[September 21, 2020] I admit it, I love dogs. My life began with my trusty Cocker Spaniel “Rusty,” and we were inseparable. Dogs have a special connection with humans, a meta-story that tells of great companionships. But today, I’m talking about another story. This is about how leaders are chosen. I’m calling it the pick of the litter story.
It was 1984, or thereabouts when I was promoted to First Lieutenant in the U.S. Army. Our Infantry Brigade Commander had called all his junior officers (Captain and below in rank) into a vast auditorium to give us guidance on what he wanted to see from his men. I don’t know how many were there, but it must have been two hundred of us.
He began his talk about the importance of being a good officer, setting the right tone for our soldiers, standing up for what is right, hard work, sacrifice, etc. It was a good speech. He also said, “Those of you in this room are the pick of the litter.”
I thought back to the dogs in my life and initially misunderstood what he was getting at with this comment. Our commander wanted to tell us that the citizens of the U.S. had given us an opportunity that only a few have and that we were special because we were chosen for our assignments by others.
Yes, we were the pick of the litter. We must have been. Of the few hundred there, at least a dozen General Officers came from the group; nearly all had fought in the Gulf Wars with distinction, at least half had advanced college degrees, and – as far as I knew – we all served with honor.

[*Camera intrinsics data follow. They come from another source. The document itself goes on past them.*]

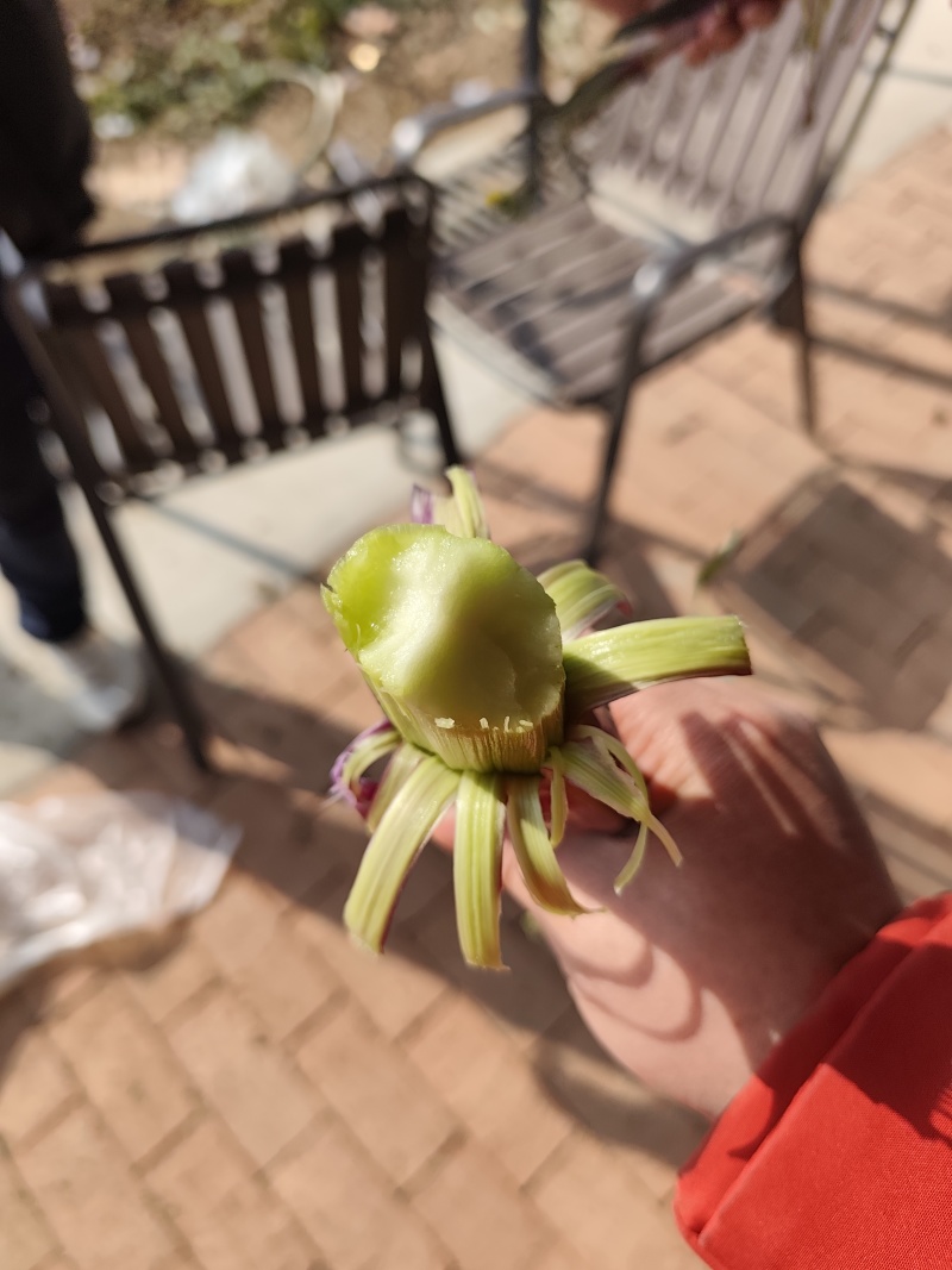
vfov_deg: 71.6
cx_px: 476
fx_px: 880
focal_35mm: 24
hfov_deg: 56.8
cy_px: 635
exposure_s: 1/1774
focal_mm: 5.84
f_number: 1.6
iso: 50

Someone once said that ten percent of those that work for you produce 90 percent of the work. I believe it. Those in that auditorium that day had navigated a long and challenging path to get where we were. We had graduated from college, completed several military courses, had stayed out of trouble with the law, were physically and mentally fit, and we were a determined bunch. When we got our assignments, we carried out our duties completely.
A month later, the Brigade Commander chose 15 new Company Commanders. Usually, this goes to a Captain or senior First Lieutenant. I was fortunate to get one of these command slots with one month in grade. We were all honored by his chooses. Looking back to that time, I was unable to ferret out why I was chosen. Regardless, it set me on the right path, and I retired with 40 years of service.
Maybe I was, for that time, the pick of the litter. Never would I let something like that go to my head.1 In a word, I was humbled. As a Company Commander and as the only First Lieutenant in this distinguished group made me feel pretty good. But I never forgot that I was chosen by others and thus I had to keep my nose clean and do a good job.